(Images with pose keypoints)
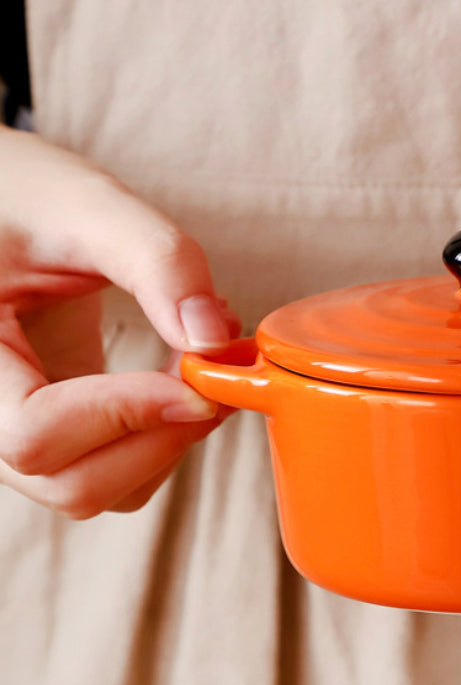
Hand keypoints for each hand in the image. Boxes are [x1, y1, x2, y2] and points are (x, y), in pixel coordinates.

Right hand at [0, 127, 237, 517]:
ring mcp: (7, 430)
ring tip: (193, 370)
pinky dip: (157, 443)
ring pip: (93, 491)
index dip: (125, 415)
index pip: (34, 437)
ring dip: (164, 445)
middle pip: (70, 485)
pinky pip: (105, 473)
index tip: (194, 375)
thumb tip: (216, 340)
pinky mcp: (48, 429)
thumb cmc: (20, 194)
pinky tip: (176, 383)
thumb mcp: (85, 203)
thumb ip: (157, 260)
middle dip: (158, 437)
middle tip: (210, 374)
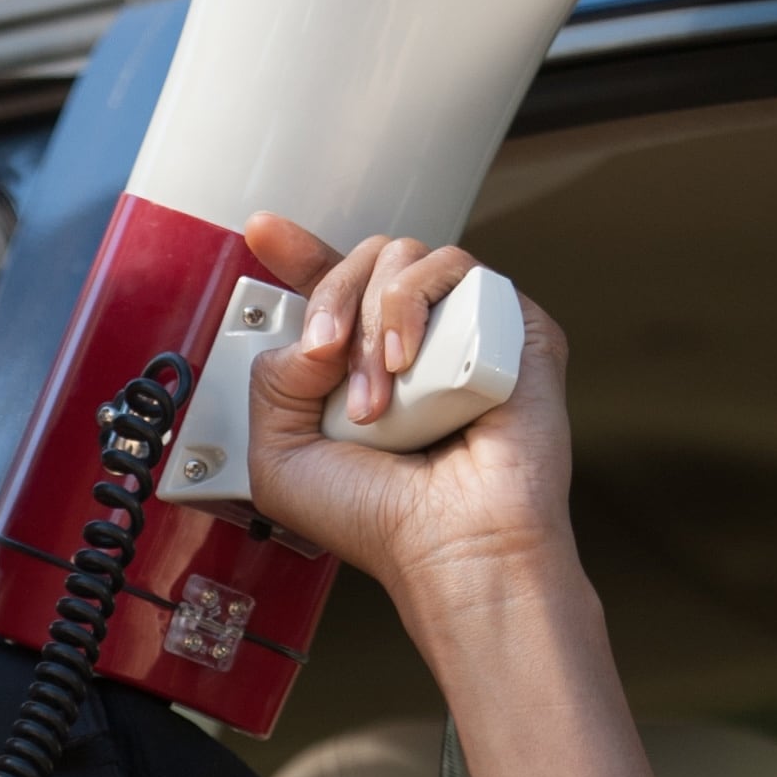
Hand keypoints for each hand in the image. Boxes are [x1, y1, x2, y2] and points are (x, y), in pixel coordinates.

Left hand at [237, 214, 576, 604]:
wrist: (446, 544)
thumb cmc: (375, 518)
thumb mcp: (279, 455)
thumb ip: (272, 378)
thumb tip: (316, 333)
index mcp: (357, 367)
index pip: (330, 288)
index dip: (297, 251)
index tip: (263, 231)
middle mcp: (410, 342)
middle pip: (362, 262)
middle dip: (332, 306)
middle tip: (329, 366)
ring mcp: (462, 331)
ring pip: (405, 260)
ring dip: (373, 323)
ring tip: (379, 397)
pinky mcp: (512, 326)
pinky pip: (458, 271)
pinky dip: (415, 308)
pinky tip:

§ **Work to be completed**:
Render the data above verbatim and without pictures.

§ **Answer section**:
Hand keypoints for each hand in the image. Boxes are [x1, y1, x2, y2] and points are (x, y), in pixel coordinates.

Right hand at [0, 127, 237, 517]:
ring mcp: (7, 430)
ring tip: (193, 370)
pinky dip: (157, 443)
ring pip: (93, 491)
index dip: (125, 415)
index pip: (34, 437)
ring dip: (164, 445)
middle pip: (70, 485)
pinky pip: (105, 473)
index tip: (194, 375)
thumb tip: (216, 340)
pinky mcp: (48, 429)
thumb cmc: (20, 194)
pinky tip: (176, 383)
thumb mcp: (85, 203)
thumb ip: (157, 260)
middle dip: (158, 437)
middle tip: (210, 374)
Hand keypoints for each hand in the image. Boxes are [x1, y1, x2, y2] and points are (x, y), in pixel coordinates.

Left hand at [237, 214, 576, 604]:
wrist: (446, 544)
thumb cmc: (375, 518)
thumb mcp: (279, 455)
thumb ip: (272, 378)
thumb tip: (316, 333)
index mcp: (357, 367)
index pip: (330, 288)
index dip: (297, 251)
index tip: (263, 231)
middle mcp: (410, 342)
middle pip: (362, 262)
middle dip: (332, 306)
middle tip: (329, 366)
ring mcp: (462, 331)
ring pip: (405, 260)
ring dip: (373, 323)
ring tip: (379, 397)
pinky mcp: (512, 326)
pinky pip: (458, 271)
pinky dip: (415, 308)
pinky tip:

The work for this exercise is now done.